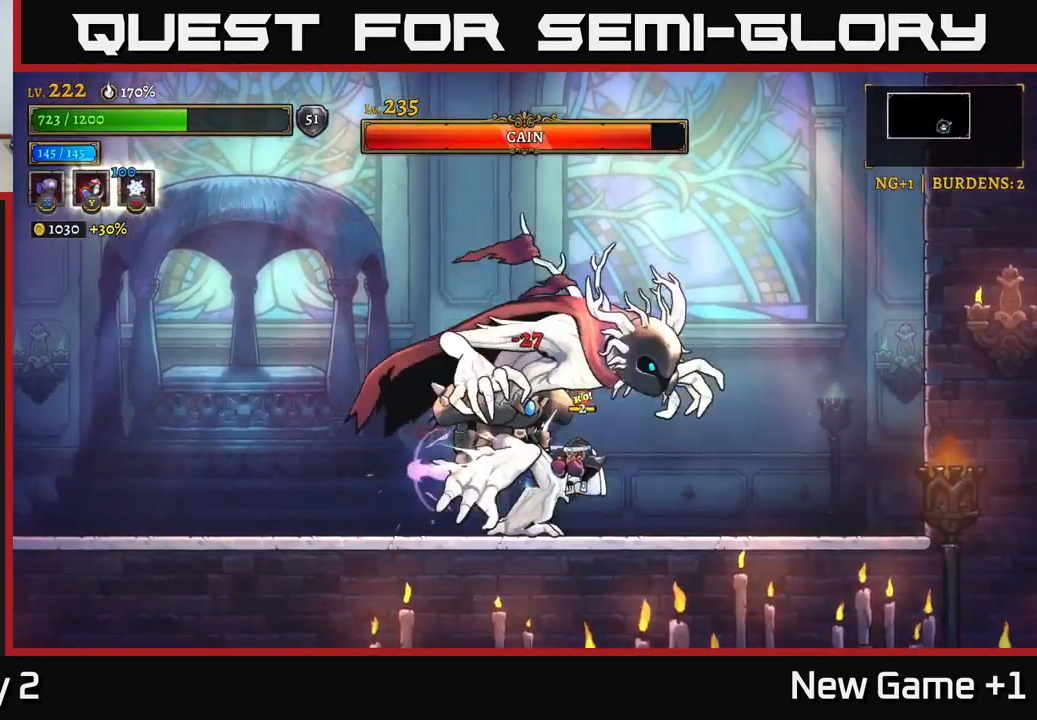
{"buttons": ["X"], "left_stick": "center", "right_stick": "center", "events": [[150, "left_stick", "left"], [350, "left_stick", "center"]]}
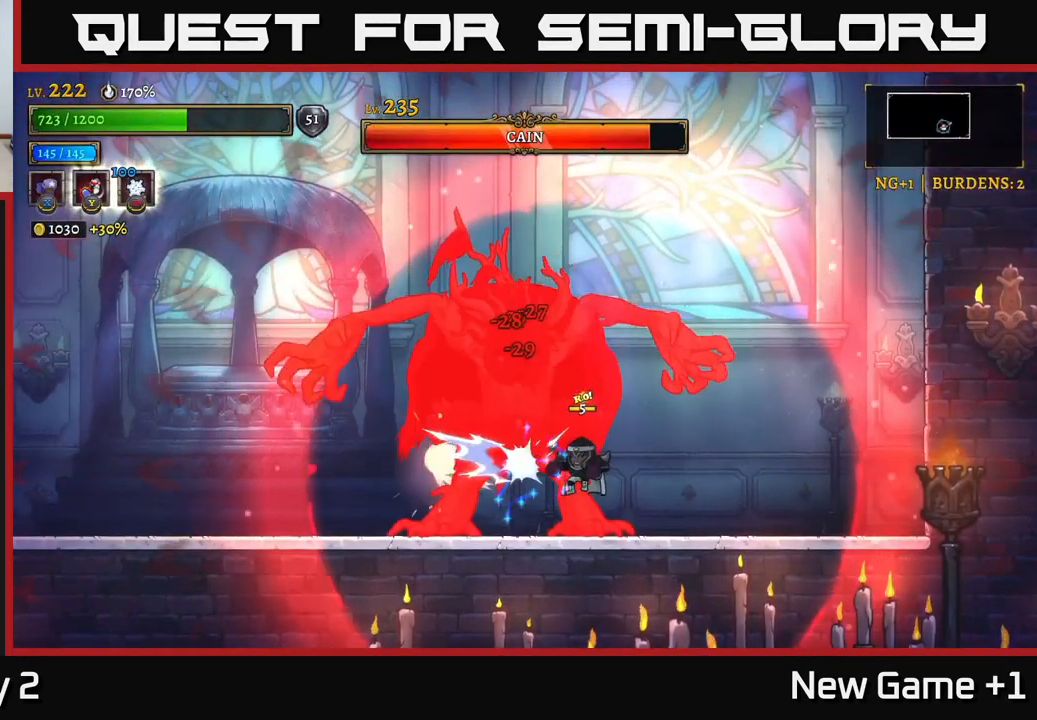
{"buttons": ["X"], "left_stick": "center", "right_stick": "center", "events": []}
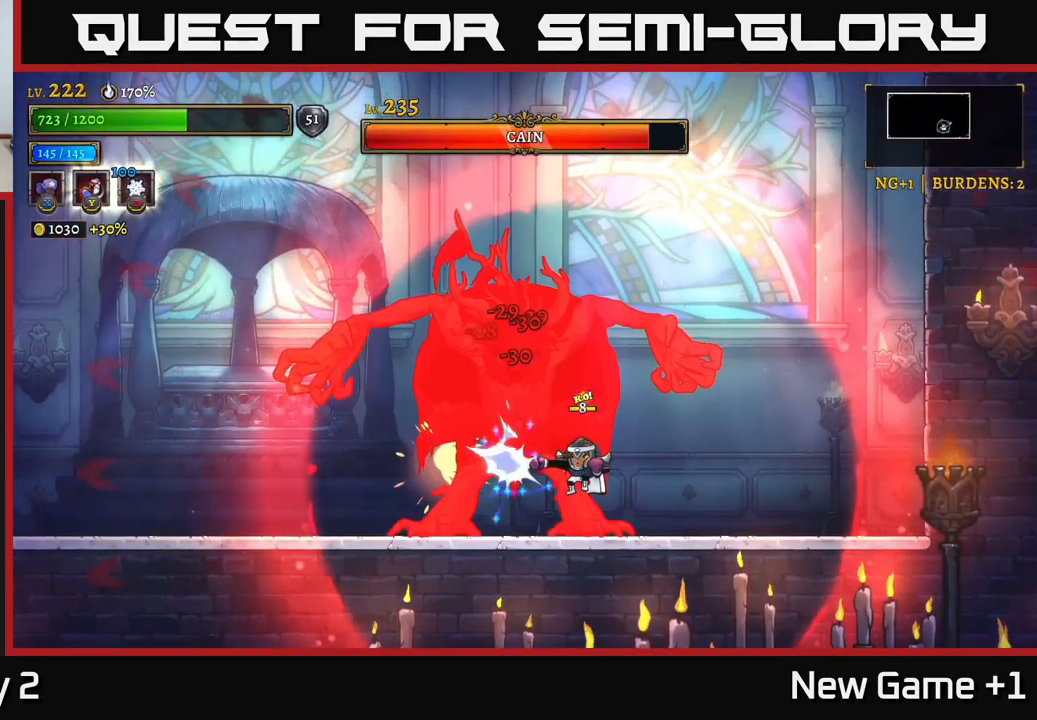
{"buttons": ["X"], "left_stick": "center", "right_stick": "center", "events": []}
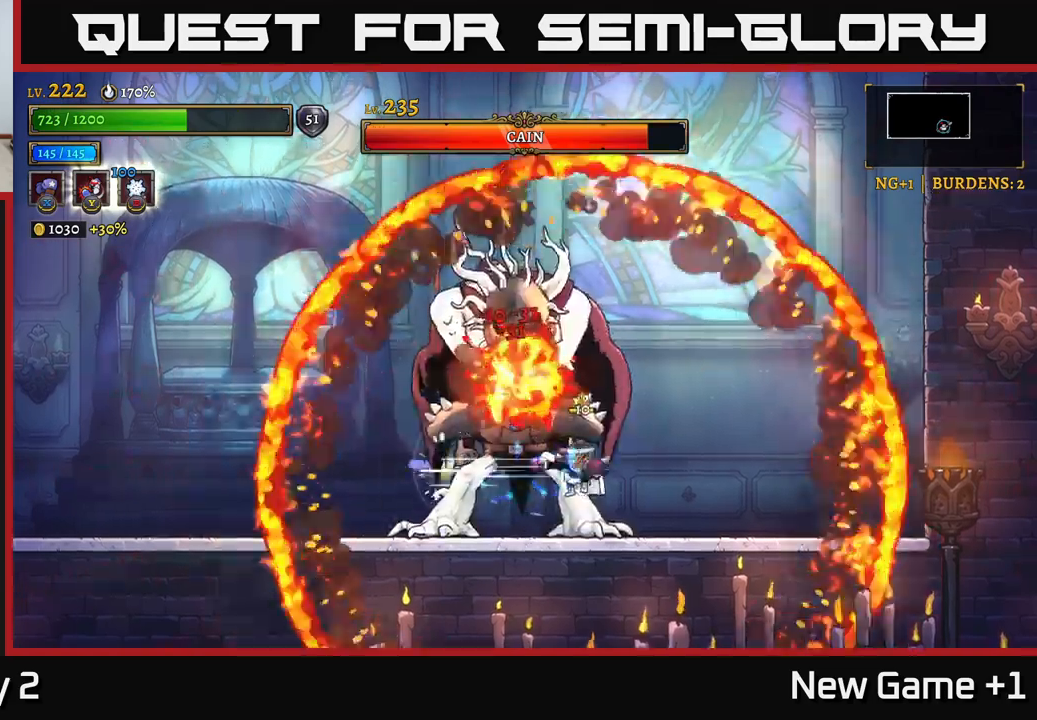
{"buttons": ["X"], "left_stick": "center", "right_stick": "center", "events": []}
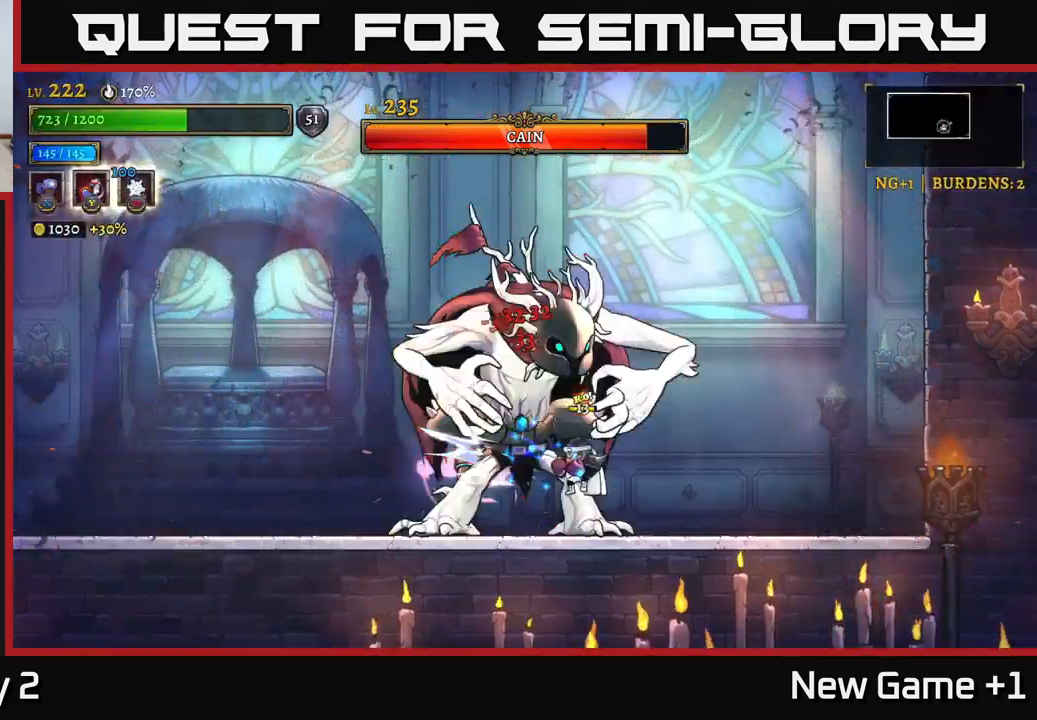
{"buttons": ["X"], "left_stick": "center", "right_stick": "center", "events": []}
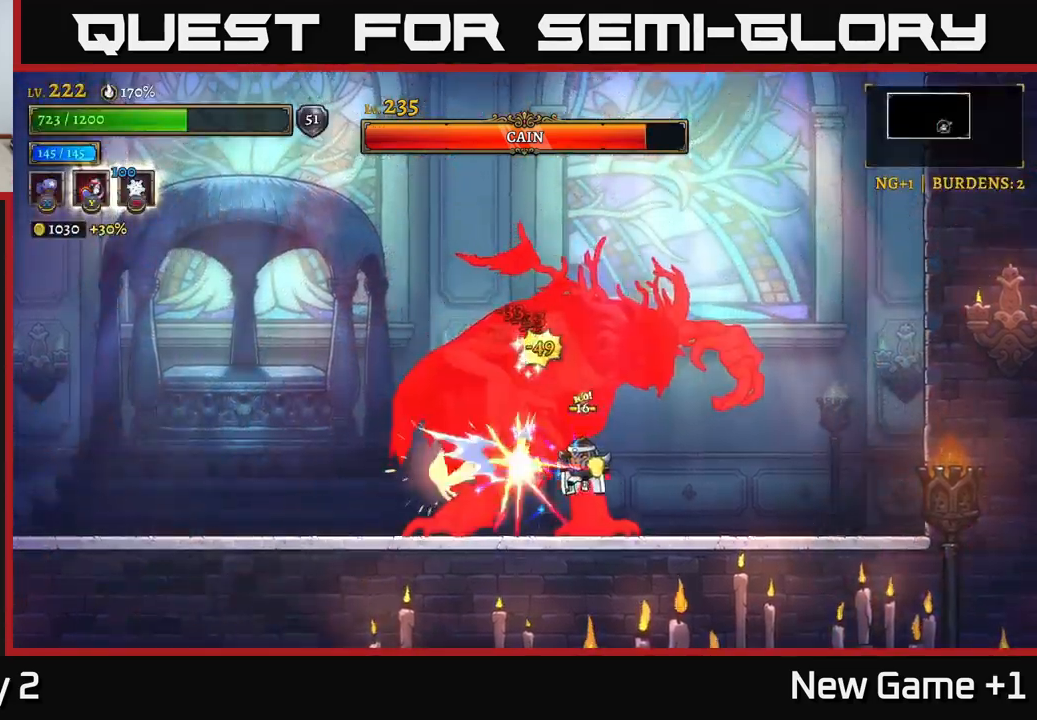
{"buttons": ["X"], "left_stick": "center", "right_stick": "center", "events": []}
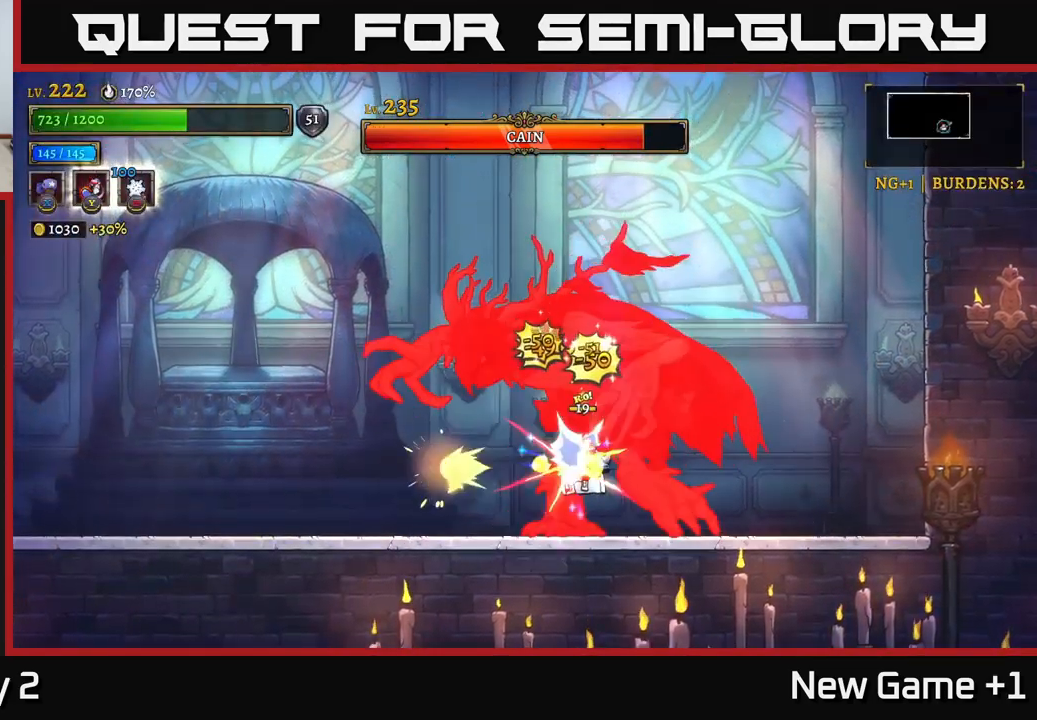
{"buttons": ["X"], "left_stick": "center", "right_stick": "center", "events": []}
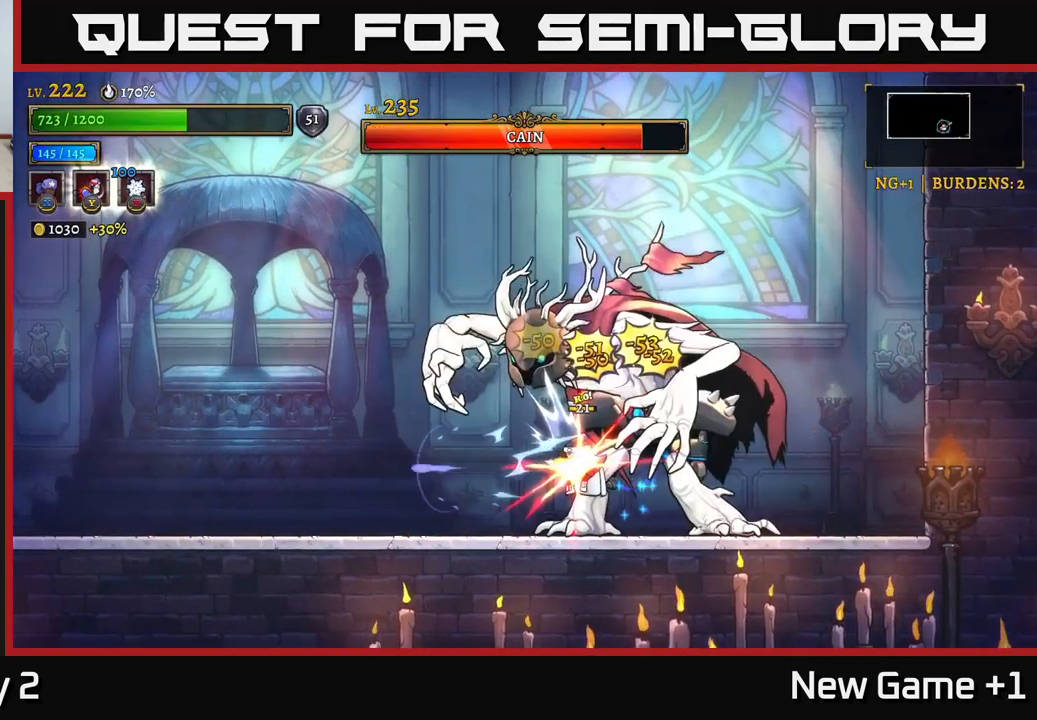
{"buttons": ["X"], "left_stick": "up-right", "right_stick": "center", "events": [[233, "left_stick", "up-right"]]}
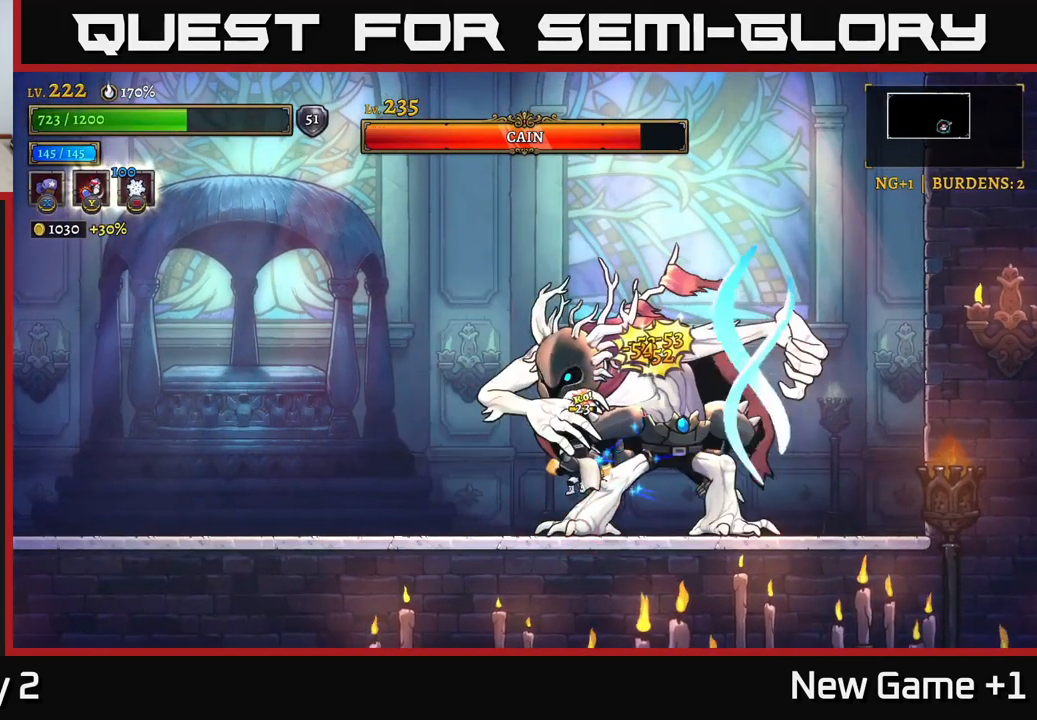
{"buttons": ["X"], "left_stick": "up-left", "right_stick": "center", "events": [[100, "X", "up"], [150, "B", "down"], [266, "B", "up"], [483, "X", "down"], [500, "left_stick", "up-left"]]}
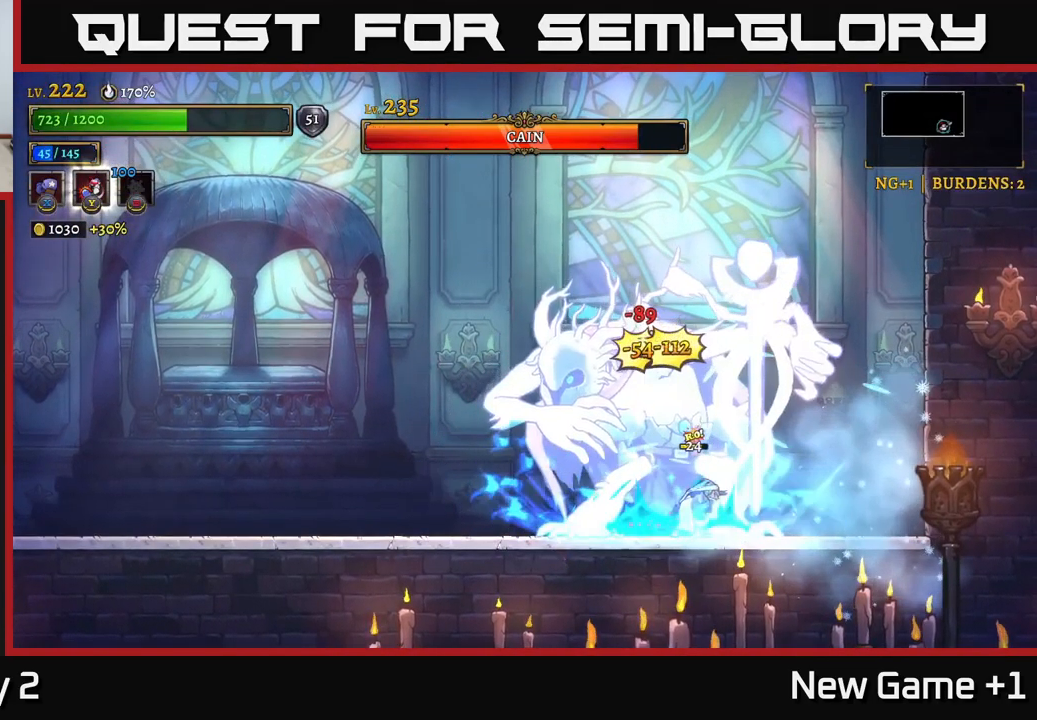
{"buttons": [], "left_stick": "up", "right_stick": "center", "events": [[316, "left_stick", "center"], [500, "X", "up"], [500, "left_stick", "up"]]}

→ **EXERCISE DESCRIPTION**: Your job is to copy each entry exactly as written; the pictures do not go in.

→ **EXPECTED ANSWER**:
{"buttons": ["X"], "left_stick": "center", "right_stick": "center", "events": [[150, "left_stick", "left"], [350, "left_stick", "center"]]}
{"buttons": ["X"], "left_stick": "center", "right_stick": "center", "events": []}
{"buttons": ["X"], "left_stick": "center", "right_stick": "center", "events": []}
{"buttons": ["X"], "left_stick": "center", "right_stick": "center", "events": []}
{"buttons": ["X"], "left_stick": "center", "right_stick": "center", "events": []}
{"buttons": ["X"], "left_stick": "center", "right_stick": "center", "events": []}
{"buttons": ["X"], "left_stick": "center", "right_stick": "center", "events": []}
{"buttons": ["X"], "left_stick": "up-right", "right_stick": "center", "events": [[233, "left_stick", "up-right"]]}
{"buttons": ["X"], "left_stick": "up-left", "right_stick": "center", "events": [[100, "X", "up"], [150, "B", "down"], [266, "B", "up"], [483, "X", "down"], [500, "left_stick", "up-left"]]}
{"buttons": [], "left_stick": "up", "right_stick": "center", "events": [[316, "left_stick", "center"], [500, "X", "up"], [500, "left_stick", "up"]]}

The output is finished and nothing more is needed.